Unfortunately, I missed Best Fwends’ set, but it appears that they still have a cast of North Texans assisting them, judging by Andi Harman’s photos below. That would be Jared Lawson on drums, Daniel Ziegler on guitar, and Payton Green on bass.
I asked two particular individuals fronting the line, who were being playfully harassed by some twenty-somethings about being sixteen (“You have your whole life ahead of you!”), who they were there to see. That’s a dreaded cliche to me, but they lit up immediately. “Anamanaguchi,” they said, practically in unison. “But I guess a lot of people are here for Kitty Pryde.”

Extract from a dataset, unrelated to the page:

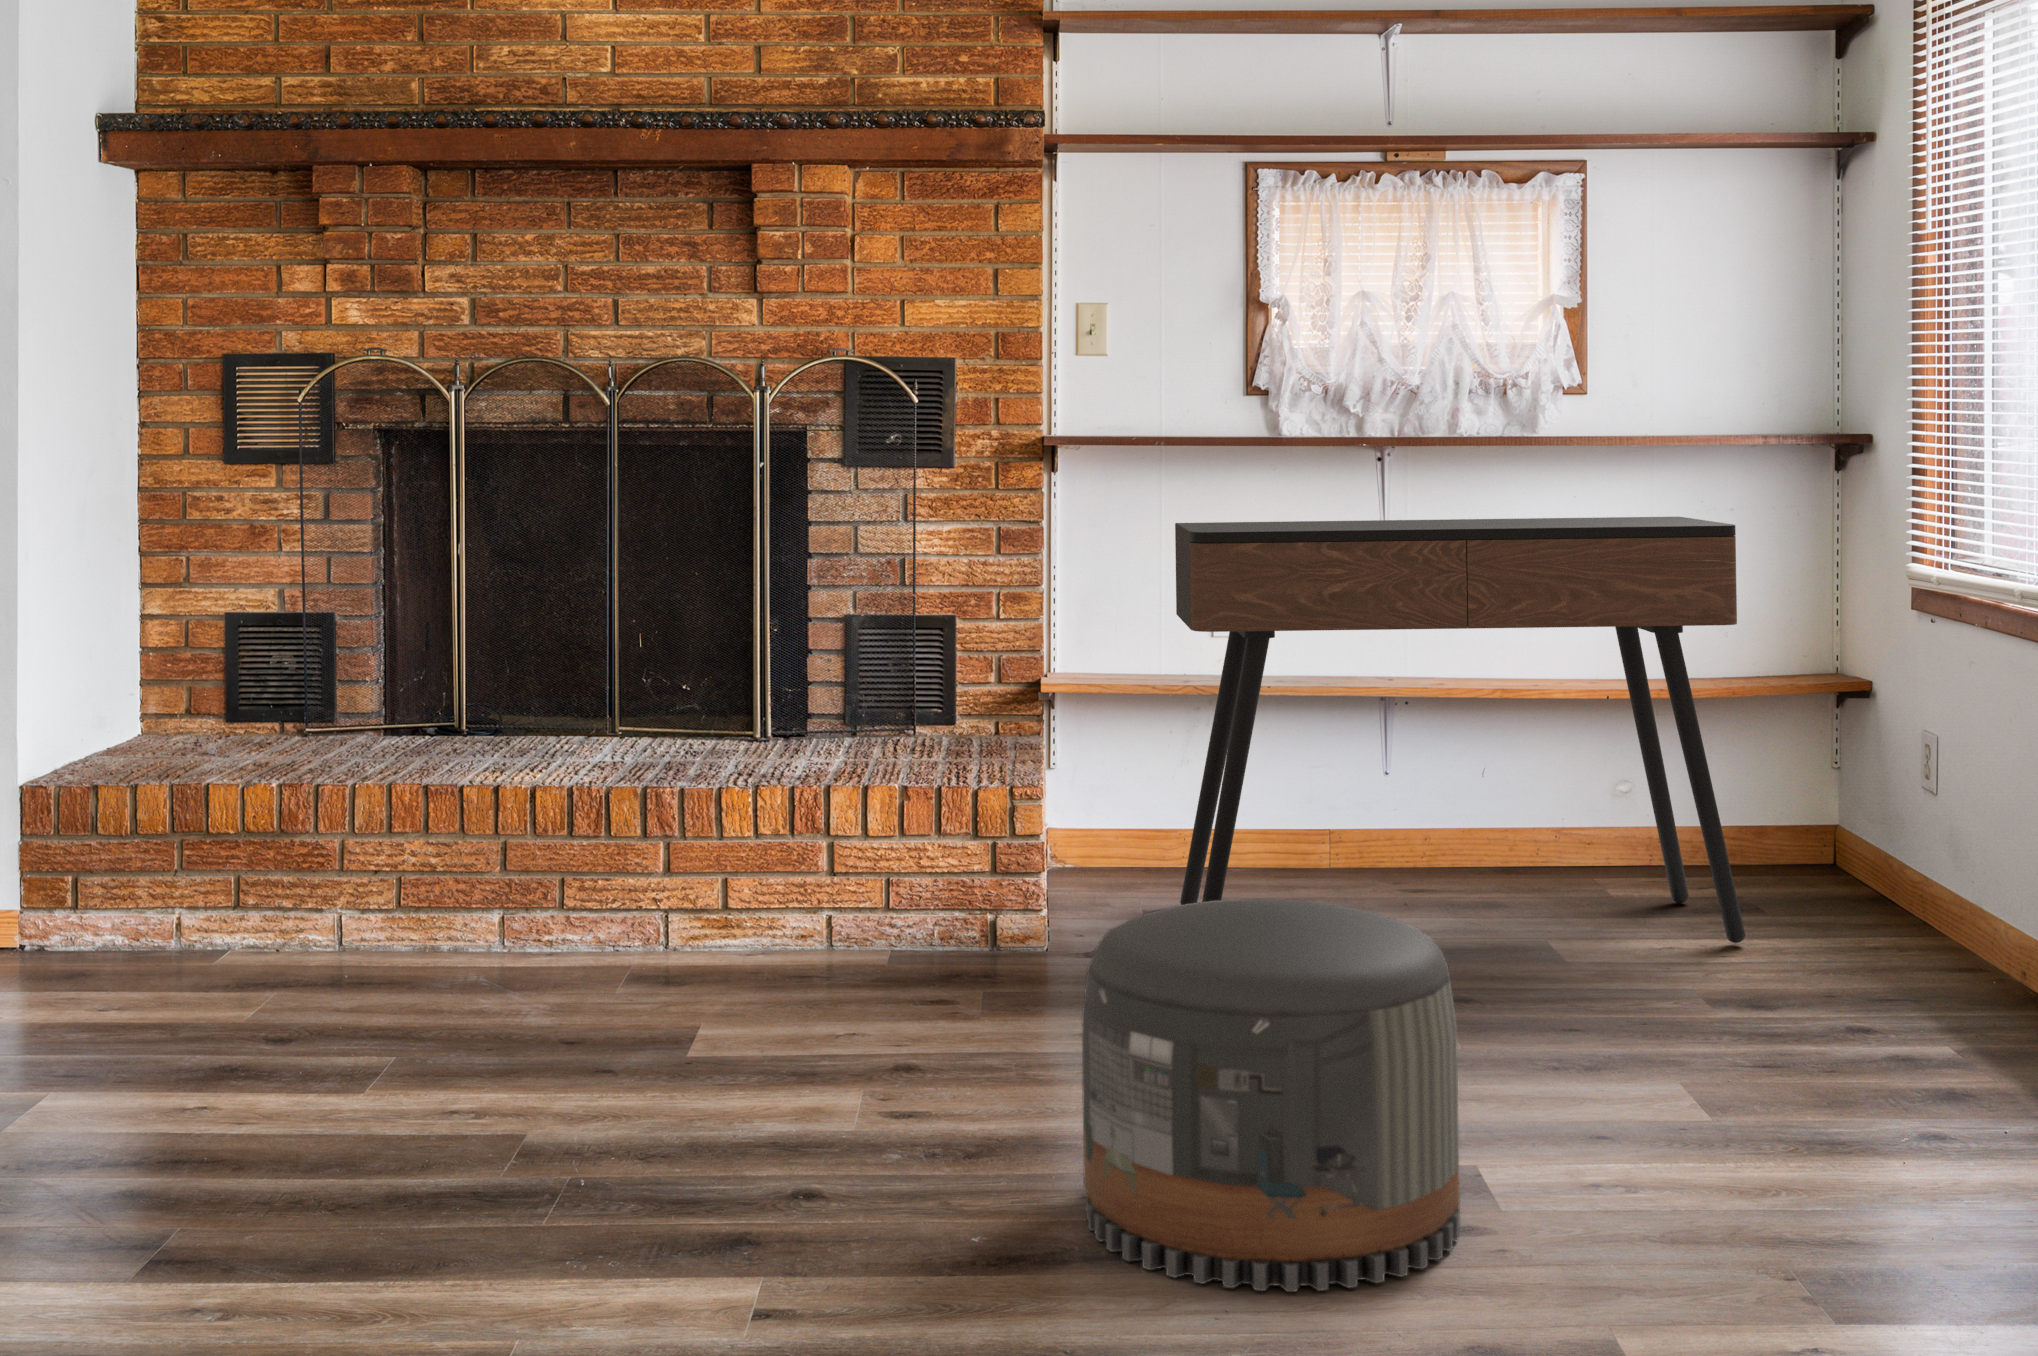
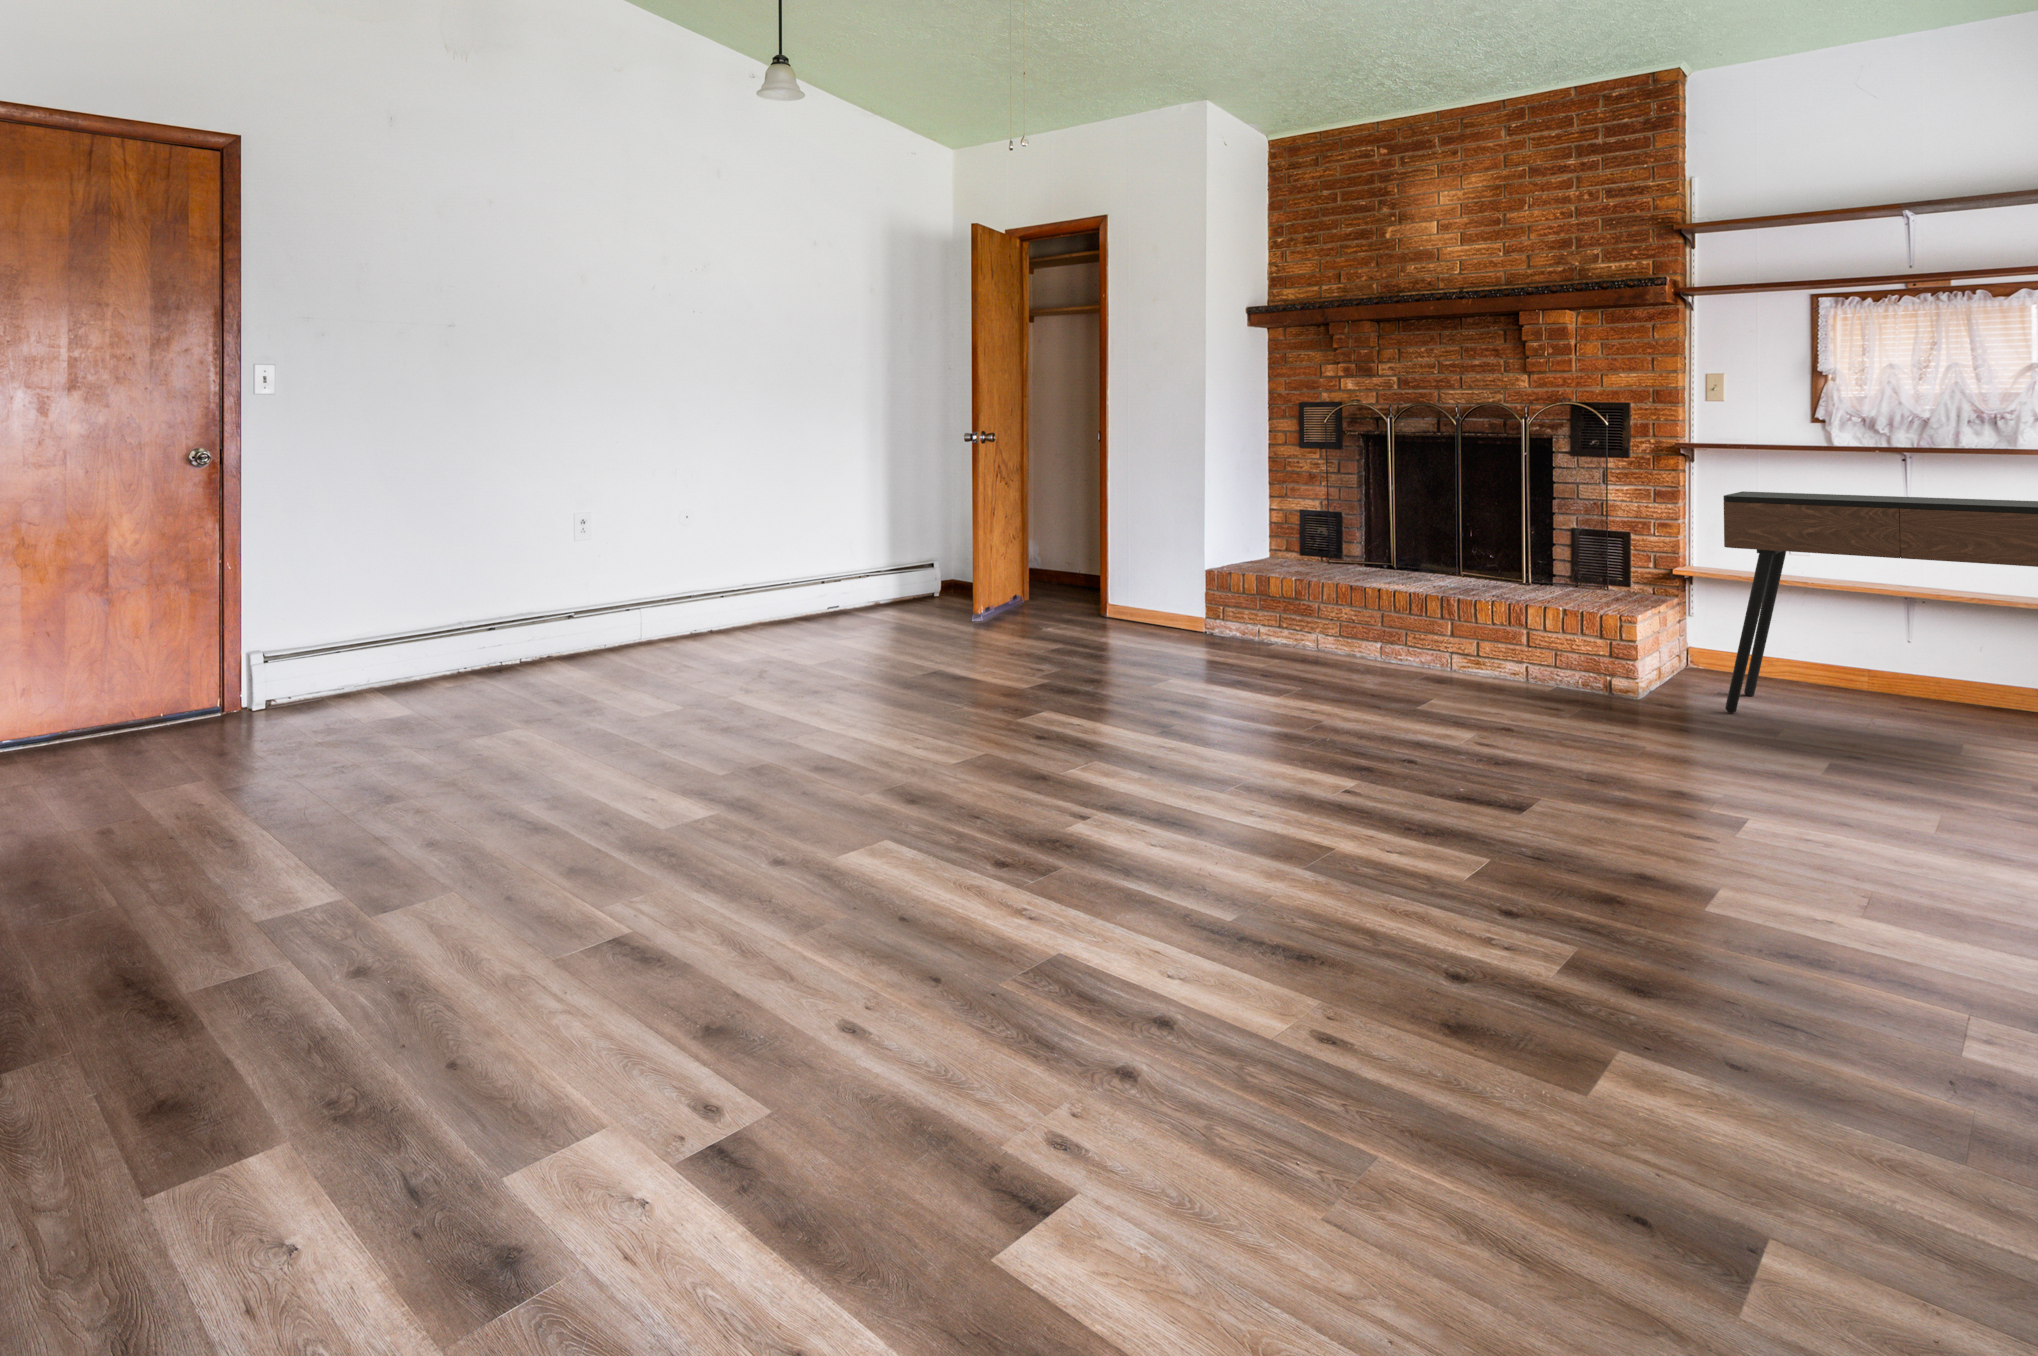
pouf: present [1082,899,1460,1292] -> none [1517,661,1709,836]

That’s debatable, though I assumed that Kitty Pryde was probably the draw, due to both the sensation that her music has caused online and also through her associations with both Riff Raff and Danny Brown. But ultimately the headlining band did appear to be the main attraction, since Anamanaguchi has strong ties to an endlessly thriving video game culture. Their wordless music is attempting to be an homage to the 8-bit video game era, while mostly coming off like pop punk instrumentals for people who weren’t even alive to suffer through such low-tech times. But that’s a moot and often-made point, since there were neo-hippies in the 1990s, and Fonzie-esque greasers ten years before that. (Come to think of it, that’s all still around today.) Though 8-bit gaming was comparably primitive, the sophistication of composers such as Nintendo’s Koji Kondo, remains unmatched by the rock bands attempting to ape his sounds. It’s almost surprising that the novelty of “chiptune” music survived the aughts.
Rapper Kitty Pryde’s set was a very timely and entertaining snapshot of modern hip hop that describes life online more than life in the streets. Her between-song banter was an endless mix of willfully uncool celebrity references (Kardashian and Bieber, of course) along with minor life details about who next-day un-followed her on Twitter (Skrillex). In a highly decipherable voice she manages to keep up with her often giant-sounding backing tracks, with in-joke after in-joke that everyone in the crowd gets. She kept urging the sound-person to make sure her voice was loud enough to hear her “real sick burns,” but also chided the crowd for their lack of movement. “That was the least bouncing I’ve ever seen,” complained Kitty. “Do you feel self-conscious bouncing? You shouldn’t.”
Later in the evening, we rush over to East Dallas to catch the remainder of Austin’s OBN III’s at Bryan Street Tavern, along with just a moment from a band called the Dead Mockingbirds. Ex-Denton resident Orville Neeley is trashing the room and the crowd with equal disregard for both. Or was he? Sure, he bullied me physically for taking notes, and threw a beer can at the head of a random blogger, and he even put on a motorcycle helmet that I doubt belonged to him. But he also did something in particular for which he deserves no small amount of praise. In his lighthearted helicoptering of disrespect toward the patrons in the room, he came up to a woman in a wheelchair and gave her a little jab, the same one he was doling out for everyone else. She returned the poke with a beaming smile. More often than not, those in wheelchairs are treated as if they are transparent, often as a result of well-meaning overcompensation. And yet, Neeley had her along for the same abusive reindeer games to which he was subjecting the rest of the crowd. Whether he meant it to be or not, it was a beautifully inclusive moment.